■ What needs to be done ■
If an entry contains a picture, leave the picture out and reproduce everything else in the records below exactly.

■ Given records ■
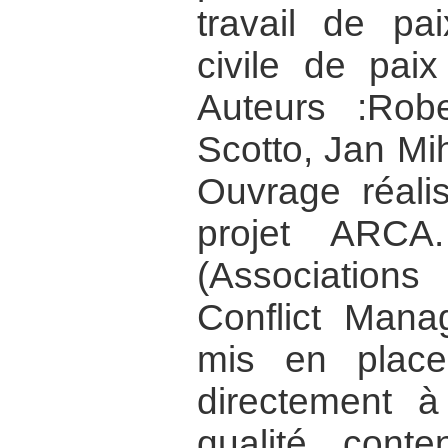
travail de pai
civile de paix
Auteurs :Robe
Scotto, Jan Mi
Ouvrage réali
projet ARCA
(Association
Conflict Mana
mis en place
directement à 
qualité, cont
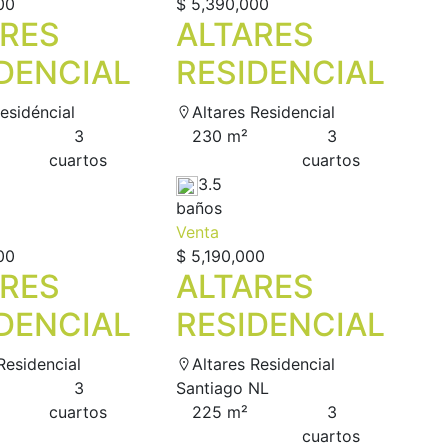
00
$ 5,390,000
ARES
ALTARES
DENCIAL
RESIDENCIAL
residéncial
Altares Residencial
3
230 m²
3
сuartos
сuartos
3.5
baños
Venta
00
$ 5,190,000
ARES
ALTARES
DENCIAL
RESIDENCIAL
Residencial
Altares Residencial
3
Santiago NL
сuartos
225 m²
3
сuartos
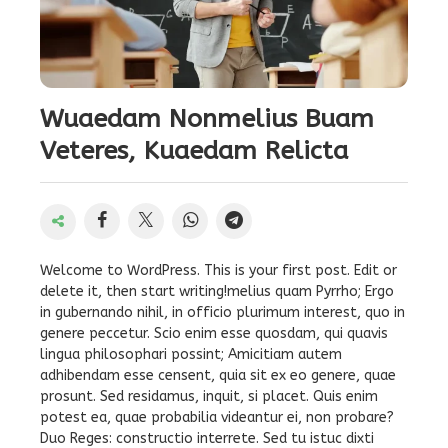
Wuaedam Nonmelius Buam
Veteres, Kuaedam Relicta
Welcome to WordPress. This is your first post. Edit or
delete it, then start writing!melius quam Pyrrho; Ergo
in gubernando nihil, in officio plurimum interest, quo in
genere peccetur. Scio enim esse quosdam, qui quavis
lingua philosophari possint; Amicitiam autem
adhibendam esse censent, quia sit ex eo genere, quae
prosunt. Sed residamus, inquit, si placet. Quis enim
potest ea, quae probabilia videantur ei, non probare?
Duo Reges: constructio interrete. Sed tu istuc dixti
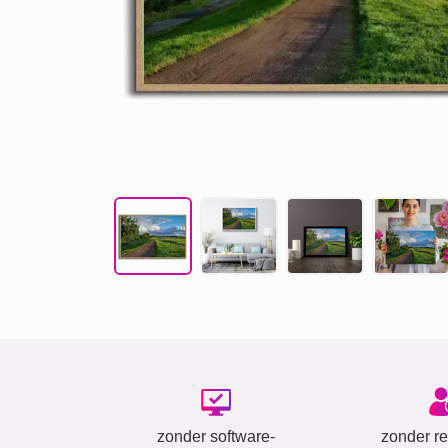
zonder software-
zonder reg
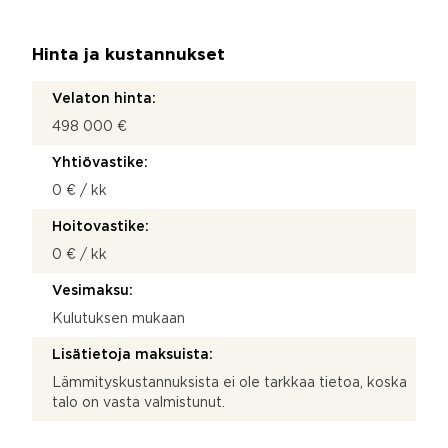
Hinta ja kustannukset
Velaton hinta:
498 000 €
Yhtiövastike:
0 € / kk
Hoitovastike:
0 € / kk
Vesimaksu:
Kulutuksen mukaan
Lisätietoja maksuista:
Lämmityskustannuksista ei ole tarkkaa tietoa, koska
talo on vasta valmistunut.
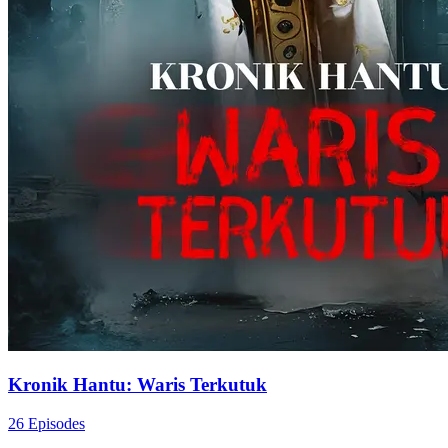
Kronik Hantu: Waris Terkutuk
26 Episodes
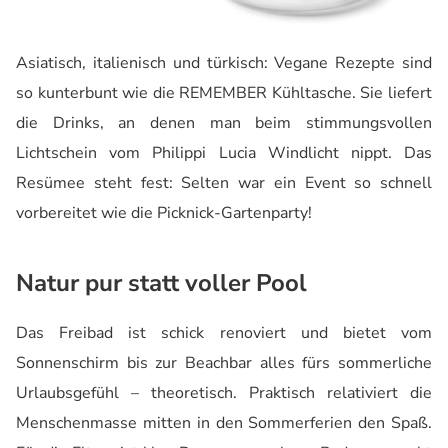
Asiatisch, italienisch und türkisch: Vegane Rezepte sind
so kunterbunt wie die REMEMBER Kühltasche. Sie liefert
die Drinks, an denen man beim stimmungsvollen
Lichtschein vom Philippi Lucia Windlicht nippt. Das
Resümee steht fest: Selten war ein Event so schnell
vorbereitet wie die Picknick-Gartenparty!
Natur pur statt voller Pool
Das Freibad ist schick renoviert und bietet vom
Sonnenschirm bis zur Beachbar alles fürs sommerliche
Urlaubsgefühl – theoretisch. Praktisch relativiert die
Menschenmasse mitten in den Sommerferien den Spaß.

■ Answer space ■
travail de pai
civile de paix
Auteurs :Robe
Scotto, Jan Mi
Ouvrage réali
projet ARCA
(Association
Conflict Mana
mis en place
directement à 
qualité, cont
00
$ 5,390,000
ARES
ALTARES
DENCIAL
RESIDENCIAL
residéncial
Altares Residencial
3
230 m²
3
сuartos
сuartos
3.5
baños
Venta
00
$ 5,190,000
ARES
ALTARES
DENCIAL
RESIDENCIAL
Residencial
Altares Residencial
3
Santiago NL
сuartos
225 m²
3
сuartos
Wuaedam Nonmelius Buam
Veteres, Kuaedam Relicta
Welcome to WordPress. This is your first post. Edit or
delete it, then start writing!melius quam Pyrrho; Ergo
in gubernando nihil, in officio plurimum interest, quo in
genere peccetur. Scio enim esse quosdam, qui quavis
lingua philosophari possint; Amicitiam autem
adhibendam esse censent, quia sit ex eo genere, quae
prosunt. Sed residamus, inquit, si placet. Quis enim
potest ea, quae probabilia videantur ei, non probare?
Duo Reges: constructio interrete. Sed tu istuc dixti
zonder software-
zonder reg
Hinta ja kustannukset
Velaton hinta:
498 000 €
Yhtiövastike:
0 € / kk
Hoitovastike:
0 € / kk
Vesimaksu:
Kulutuksen mukaan
Lisätietoja maksuista:
Lämmityskustannuksista ei ole tarkkaa tietoa, koska
talo on vasta valmistunut.
Kronik Hantu: Waris Terkutuk
26 Episodes
Asiatisch, italienisch und türkisch: Vegane Rezepte sind
so kunterbunt wie die REMEMBER Kühltasche. Sie liefert
die Drinks, an denen man beim stimmungsvollen
Lichtschein vom Philippi Lucia Windlicht nippt. Das
Resümee steht fest: Selten war ein Event so schnell
vorbereitet wie die Picknick-Gartenparty!
Natur pur statt voller Pool
Das Freibad ist schick renoviert und bietet vom
Sonnenschirm bis zur Beachbar alles fürs sommerliche
Urlaubsgefühl – theoretisch. Praktisch relativiert die
Menschenmasse mitten in den Sommerferien den Spaß.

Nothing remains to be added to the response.